Conforme relata a notícia infra, a Espanha deverá pagar indemnização pelos cortes de subsídios às energias renováveis ocorridos entre 2012 e 2014.
Já Portugal, que também cortou subsídios, chegou a um arranjo com as energéticas por forma a indemnizá-las por via das tarifas de acesso à rede e outras, de modo que os contribuintes viram aumentadas as suas contas de electricidade para compensar “lucros futuros” das empresas de energia. Todo este processo caracteriza-se por uma inaceitável falta de transparência.
“A 14 de Setembro de 2022, o tribunal de arbitragem de investimento entre Mathias Kruck e outros v. Espanha emitiu a sua “Decisão sobre jurisdição, responsabilidade e quantum”, rejeitando o argumento da Espanha sobre a incompatibilidade do Tratado da Carta da Energia (TCE) com o direito da União Europeia.

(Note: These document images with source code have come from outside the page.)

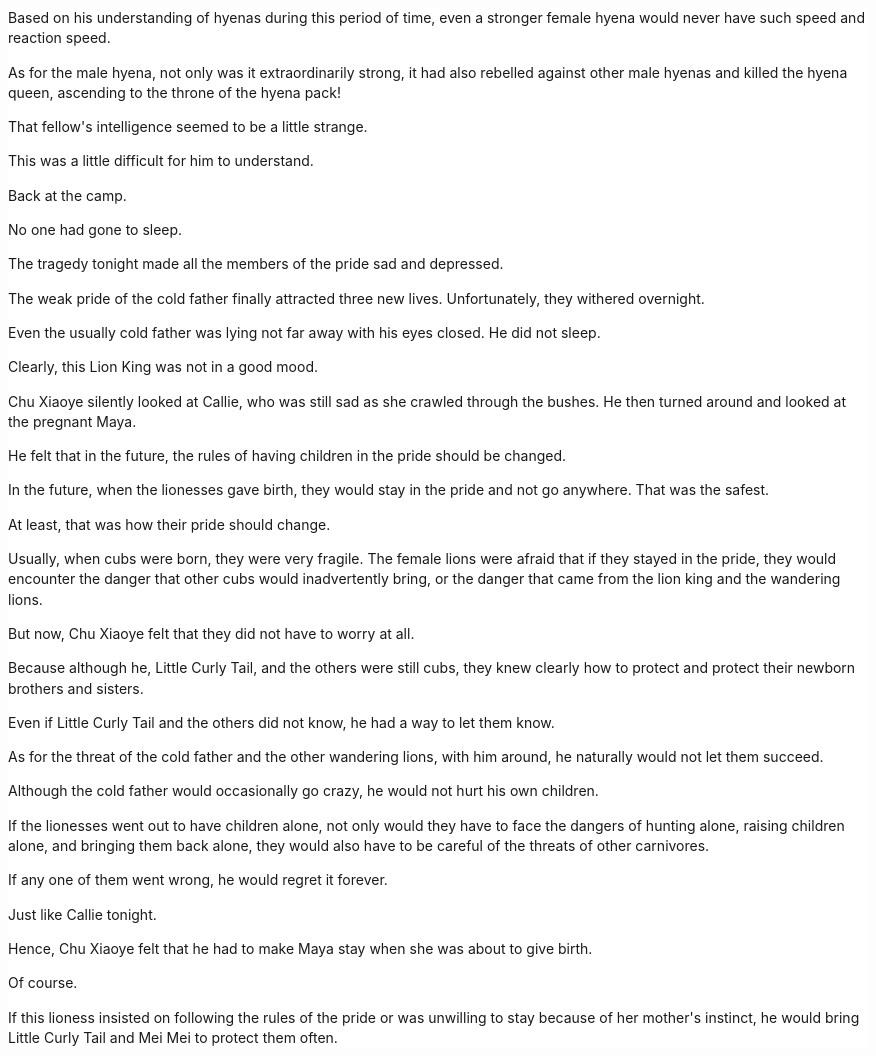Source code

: Based on his understanding of hyenas during this period of time, even a stronger female hyena would never have such speed and reaction speed.

As for the male hyena, not only was it extraordinarily strong, it had also rebelled against other male hyenas and killed the hyena queen, ascending to the throne of the hyena pack\!

That fellow's intelligence seemed to be a little strange.

This was a little difficult for him to understand.

Back at the camp.

No one had gone to sleep.

The tragedy tonight made all the members of the pride sad and depressed.

The weak pride of the cold father finally attracted three new lives. Unfortunately, they withered overnight.

Even the usually cold father was lying not far away with his eyes closed. He did not sleep.

Clearly, this Lion King was not in a good mood.

Chu Xiaoye silently looked at Callie, who was still sad as she crawled through the bushes. He then turned around and looked at the pregnant Maya.

He felt that in the future, the rules of having children in the pride should be changed.

In the future, when the lionesses gave birth, they would stay in the pride and not go anywhere. That was the safest.

At least, that was how their pride should change.

Usually, when cubs were born, they were very fragile. The female lions were afraid that if they stayed in the pride, they would encounter the danger that other cubs would inadvertently bring, or the danger that came from the lion king and the wandering lions.

But now, Chu Xiaoye felt that they did not have to worry at all.

Because although he, Little Curly Tail, and the others were still cubs, they knew clearly how to protect and protect their newborn brothers and sisters.

Even if Little Curly Tail and the others did not know, he had a way to let them know.

As for the threat of the cold father and the other wandering lions, with him around, he naturally would not let them succeed.

Although the cold father would occasionally go crazy, he would not hurt his own children.

If the lionesses went out to have children alone, not only would they have to face the dangers of hunting alone, raising children alone, and bringing them back alone, they would also have to be careful of the threats of other carnivores.

If any one of them went wrong, he would regret it forever.

Just like Callie tonight.

Hence, Chu Xiaoye felt that he had to make Maya stay when she was about to give birth.

Of course.

If this lioness insisted on following the rules of the pride or was unwilling to stay because of her mother's instinct, he would bring Little Curly Tail and Mei Mei to protect them often.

O tribunal arbitral dos investidores alemães Mathias Kruck e outros, constituído pelo britânico Vaughan Lowe (presidente) e os australianos Michael C. Pryles (nomeado pelos requerentes) e Zachary Douglas (nomeado pelo requerido) decidiram, com este último a discordar em parte, que a Espanha deve indemnizar os requerentes, numa arbitragem relacionada com subsídios às energias renováveis, alterados por regulamento entre 2012 e 2014.
Os requerentes apresentaram a queixa para arbitragem de investimento perante o Centro Internacional de Resolução de Litígios de Investimento (ICSID) em Junho de 2015, invocando o TCE e ao abrigo das regras de arbitragem da Convenção ICSID.
A disputa diz respeito ao investimento dos requerentes em instalações de energia fotovoltaica entre 1994 e 2008, apoiado por legislação de incentivo às energias renováveis para atrair investimento estrangeiro. As alterações regulamentares introduzidas em Espanha a partir de 2010 afectaram os incentivos aplicáveis e o regime financeiro dos investimentos, reduzindo os lucros e as receitas.
Na sua decisão, o tribunal rejeita a objecção, baseada na relação entre o Tratado da Carta da Energia e a legislação da UE, e declara que procederá à determinação das restantes questões na sentença.
A posição da Espanha sobre esta questão baseou-se, acima de tudo, no facto de a legislação da UE não permitir a arbitragem intra-UE e, por conseguinte, não ser aplicável a este litígio e ao conflito existente com o TCE.”